From time to time I stumble upon articles comparing one programming language to another or articles which claim that 'one language will rule them all.' Most of these comparisons depend largely on metrics based on searches and hits according to popularity (for example tiobe).
The question is not if the data is accurate but if comparisons like these are any more relevant to the current landscape of software development.
Back in the past, we used to have languages developed in order to replace other languages and make developers more comfortable. Some languages became obsolete, and some were overtaken by others.
However, as the industry continued to evolve, languages started to be associated with some certain fields of our industry. For example, when it comes to machine learning and deep learning, Python is the first language that comes to mind. As the fields of the industry evolved, the languages associated with these fields evolved too, leading to the development of tools and frameworks. As a result, we now have programming languages with a huge ecosystem. The tools and the frameworks were not built in a day, it took years, a lot of effort, skills, and experience on the pretty specific problems they had to tackle. As the years passed, these tools matured and evolved.
Even though there are many good options out there, the major factors of adoption are not based on the language by itself, but more on the tools that come with it.
Let's take, for example, Java and the Java EE ecosystem. Although there is a large amount of articles discussing the death of Java, Java continues to be the first choice, especially when it comes to enterprise development. There are certainly languages with better syntax and more convenient tools, but Java comes along with a huge ecosystem.
I believe that the language comparison should shift from language comparison to an ecosystem comparison based on the field.

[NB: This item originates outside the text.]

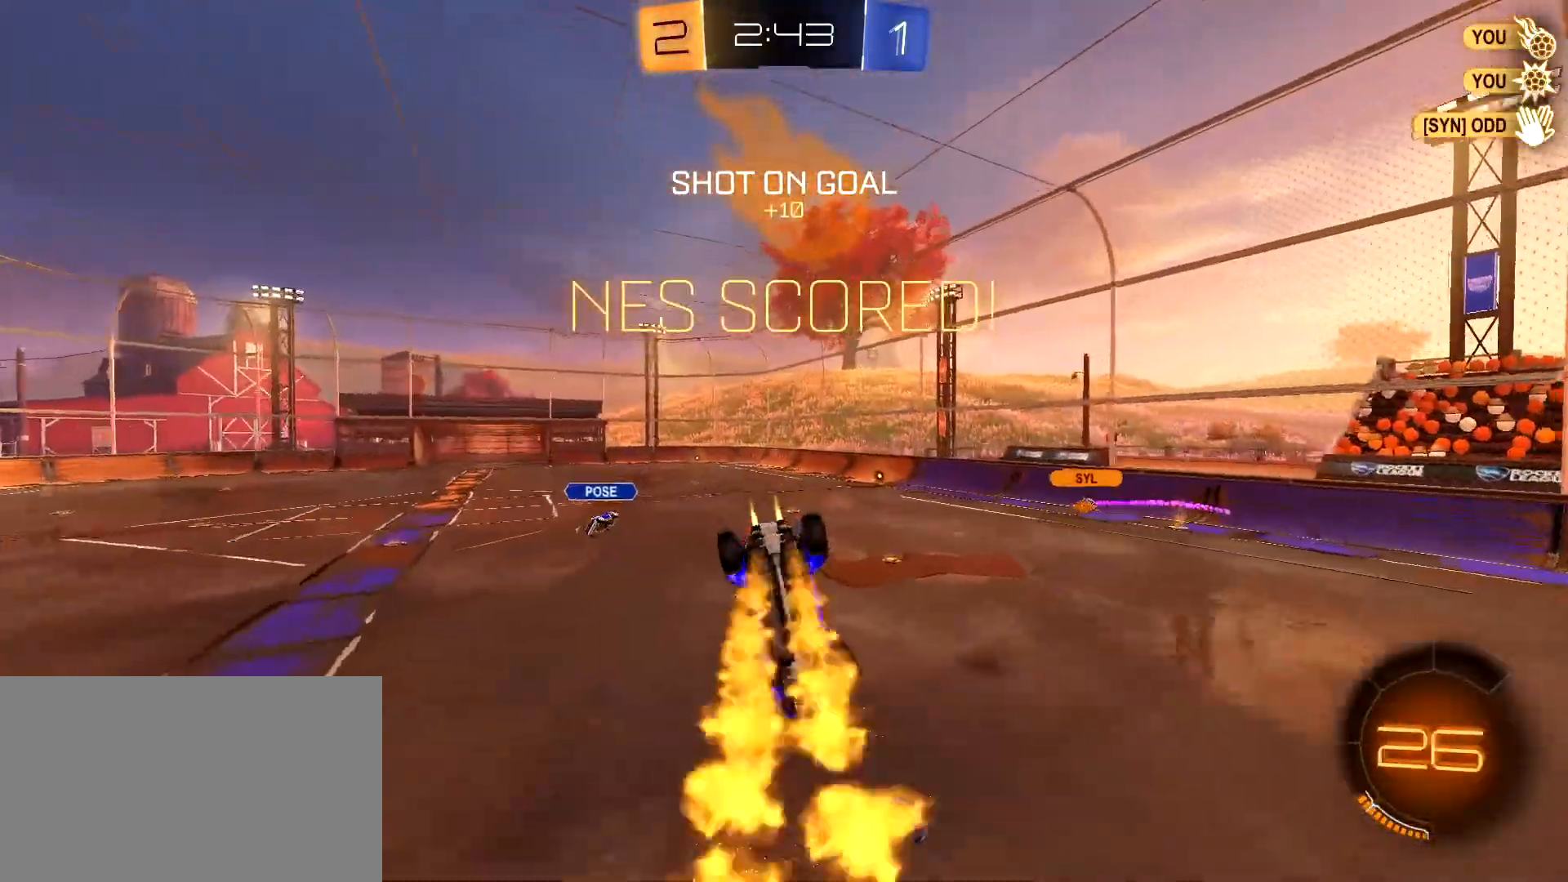
{"keys": ["a", "shift"], "mouse": [], "mouse_move": "still", "events": [[117, "mouse_left", "up"], [167, "q", "up"], [300, "d", "up"], [350, "a", "down"], [400, "shift", "down"], [400, "w", "up"]]}
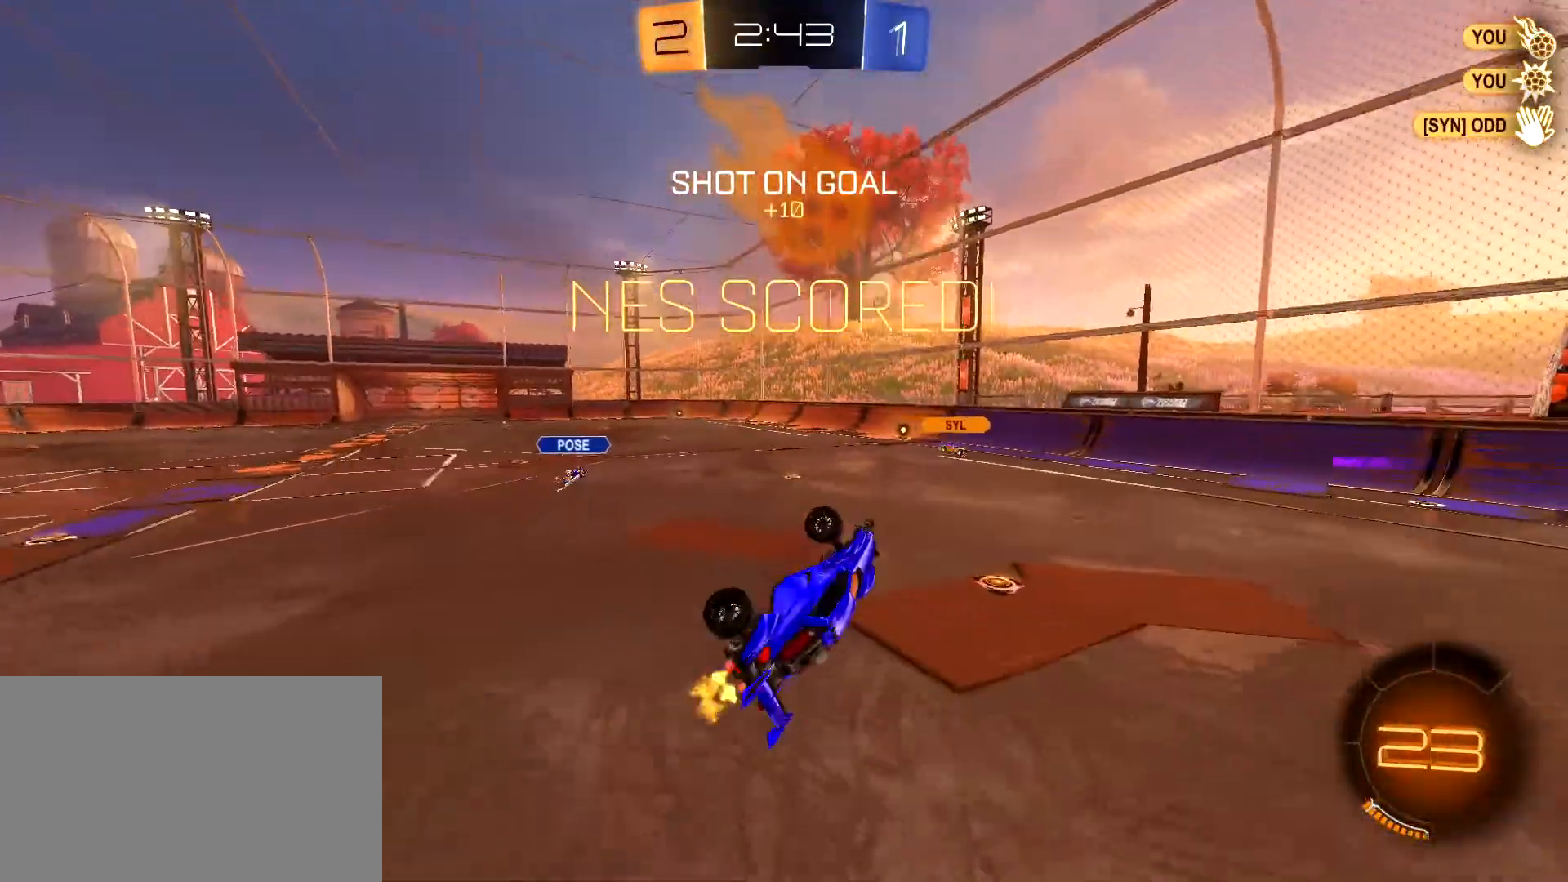
{"keys": ["a"], "mouse": ["left", "right"], "mouse_move": "down-left", "events": [[33, "mouse_left", "down"], [133, "mouse_left", "up"], [233, "shift", "up"], [283, "a", "up"], [367, "a", "down"], [417, "mouse_left", "down"], [417, "mouse_right", "down"]]}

Another fact that has to be considered is also the boost that happens to several industries. Certain industries require pretty specific solutions and tools, thus leading to a boost in the adoption to those tools and frameworks. It is not that a language just got more popular among developers, instead, the industry just got bigger.
Finally, we should take into consideration universities. Computer science universities play a leading role in the creation of the language popularity landscape.
For example, many of the C language hits are due to university assignments. Furthermore, R&D finds its way to the industry, implemented with different tools for environments much different than the original one.
All in all, I believe that language comparison is no longer relevant. The industry has evolved a lot and the applications that we develop are largely different than the ones we used to develop in the past. In the past, we used to develop console applications and it made sense to compare syntax and extra features. Nowadays, we develop large-scale applications in clustered environments employing various architectures and we need more than just a language to tackle these problems.